The future success of National Highways depends on its ability to meet emerging challenges and changes to demands placed on the network. This will require improvements in its ability to identify issues, evidencing decisions and actions, acknowledging shortcomings, understanding root causes and implementing lessons learned. The company needs to take forward improvements it has already identified, notably entering each multi-year road period with clear, unambiguous plans. Any deviation from these plans must be robustly justified, with transparent evidence and a clear articulation of the impact on network performance, road users and the investment of public funds.
Through our engagement with National Highways during this end of road period assessment, it has identified further lessons learned that it will apply moving forwards to drive better efficiency, delivery and performance. Specifically, the company has:
- developed a decision making framework to support whole company improvements to how it gathers and understands the evidence it uses to make decisions. From the interim period, we expect this to start generating better information and to allow National Highways to more proactively identify and react to emerging risks;
- set out a programme of analysis and research to improve its understanding of delays on the strategic road network (SRN) and support development of regional delay plans. The aim of which is to improve National Highways’ ability to prioritise the actions that it takes to reduce delays to ensure that these are as targeted and effective as possible; and
- developed and implemented improved regional plans that demonstrated a more assured approach to achieving its national pavement condition KPI in the final year of RP2 compared to earlier in the period.
In addition to those lessons identified by National Highways, on the basis of what we have observed of the company’s performance and delivery, and the work we have commissioned and undertaken over RP2, the company should also demonstrate going forward how it:
- has learned from RP2 the importance of evidencing the reasons for deviation from its original plans;
- continues to improve its capability to demonstrate the impacts of its decisions on the performance of, and future risks to, the network;
- continues to improve its asset management capability and understanding of its asset base, maturing its capability and governance to support growing renewals delivery; and
- has mitigated the causal factors of missed commitments (specifically commercial management and scheme asset data issues) to reduce the likelihood of future recurrence.
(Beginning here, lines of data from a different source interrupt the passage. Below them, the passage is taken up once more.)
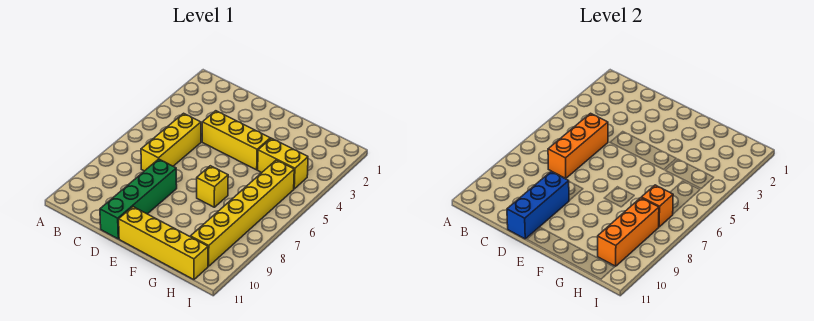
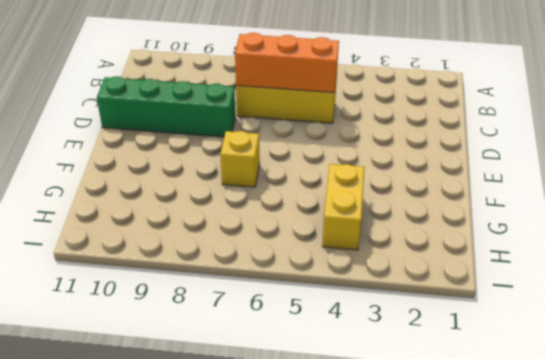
none -> yellow 1x3 brick [202,111,270,170]
none -> yellow 1x4 brick [119,207,208,280]

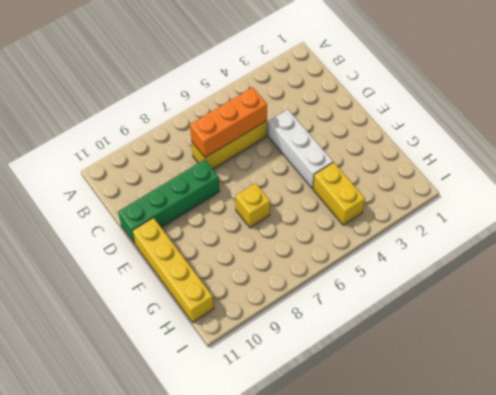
white 1x3 brick [268,110,333,189] -> yellow 1x3 brick [202,111,270,170]
none -> yellow 1x6 brick [191,160,294,266]
none -> blue 1x3 brick [507,171,569,239]

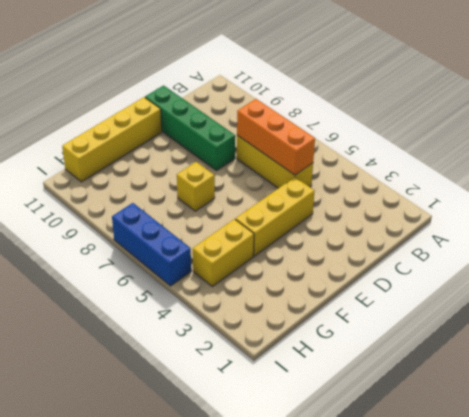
blue 1x3 brick [112,203,191,286] -> blue 1x3 brick moved to [507,171,569,239]
none -> yellow 1x6 brick [191,160,294,266]
none -> orange 1x1 brick [641,185,673,227]

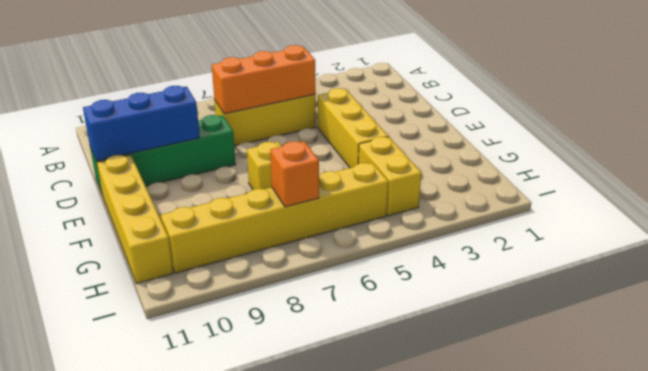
none -> orange 1x3 brick [598,198,659,266]

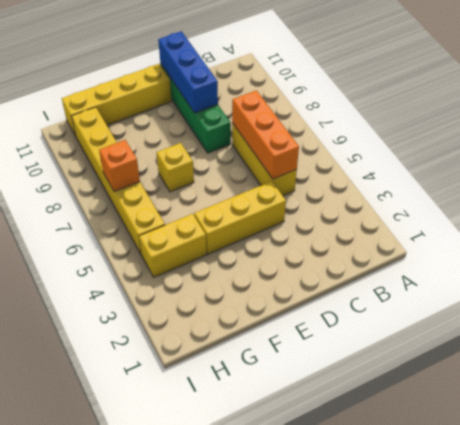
none -> orange 1x3 brick [598,198,659,266]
We have seen evidence that the improvements that National Highways has delivered in RP2 – internal capability improvements and deeper understanding of what it needs to deliver, the trade-offs it must make and how best to make those – are resulting in better outcomes for road users and communities. However, it is important that the company continues to improve how it uses evidence to demonstrate that it is making the best use of public funds as it prioritises its activities for the benefit of road users. Based on the commitments from the company to implement the improvements that it has identified, that we expect to be in the form of a plan, on balance, we have not identified any non-compliance that warrants further action by us.
We will work with National Highways and the Department over the interim period, and as the third road investment strategy (RIS3) is developed, to ensure that these lessons are embedded and applied. This will help to set the company up for long term success and deliver better outcomes for road users, taxpayers and communities and support economic growth.